Many of us have experienced insomnia at some point in our lives. Or we know someone with sleep apnea, sleepwalking, restless legs, or delayed sleep syndrome. But Dr. Leschziner’s patients struggle, some for decades, to live a life that does not completely revolve around their conditions. My favorites cases include:
- A tween who isn’t just a little hard to awaken in the morning. As adolescents, nearly everyone’s circadian rhythm shifts slightly, so it’s natural to stay up and wake up later. But nearly all humans have an internal clock that’s based on a 24 day. But when your personal clock is 25 hours long, you stay up an hour later every day, eventually sleeping entirely during the day, before slowly rotating around the clock again.
- A healthy woman who didn’t know about her own condition until a friend told her she saw her out at 2 am in the morning. She not only sleepwalks but performs complex tasks like changing clothes and driving. For years, she attempted more and more elaborate ways of hiding her keys, but now gives them to a neighbor every night before bed.
- A middle-aged man, overweight his entire life because of his habitual sleep-eating, a separate condition from his compulsive conscious nocturnal eating disorder. After emptying his kitchen of food, he once woke up in the middle of the night with his mouth full of coffee grounds.
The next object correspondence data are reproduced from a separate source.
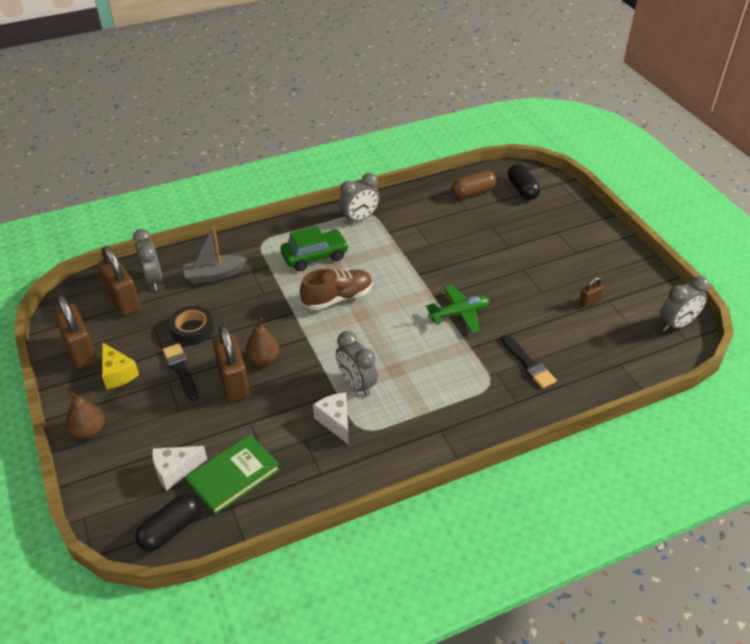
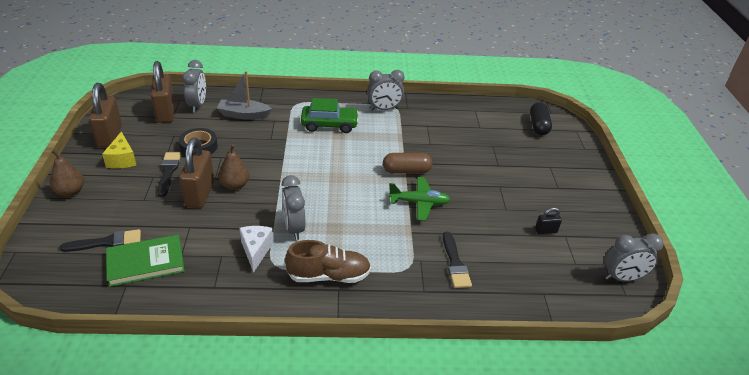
camera: 20 degrees right, 5 degrees down
(170, 529) = (68, 285): black capsule -> none
(175, 470) = (106, 242): white cheese -> black brush
(337, 298) = (325, 159): brown shoe -> brown shoe (328, 275)
(473, 192) = (493, 116): brown capsule -> brown capsule (406, 171)
(589, 301) = (546, 231): brown padlock -> black padlock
- A teenager with the unfortunately nicknamed “Sleeping Beauty Syndrome”, in which he goes through month-long cycles of excessive unconsciousness, binge eating, and uncharacteristic displays of aggression and hyper-sexuality while awake. The disorder is so rare that no statistical studies exist that explain its cause, but there is a small chance he will grow out of it.
There isn’t a whole lot of new information about how to get a better nights sleep. Go to bed at the same time every day, take a warm bath, limit screens, don’t think about stressors, don’t drink alcohol, etc; but Dr. Leschziner does go into some of the neuroscience of why these actions impact our sleep. And getting a good night’s sleep is key to maintaining our physical health, our mental health, and our happiness.
Highly recommended as a for fans of Oliver Sacks!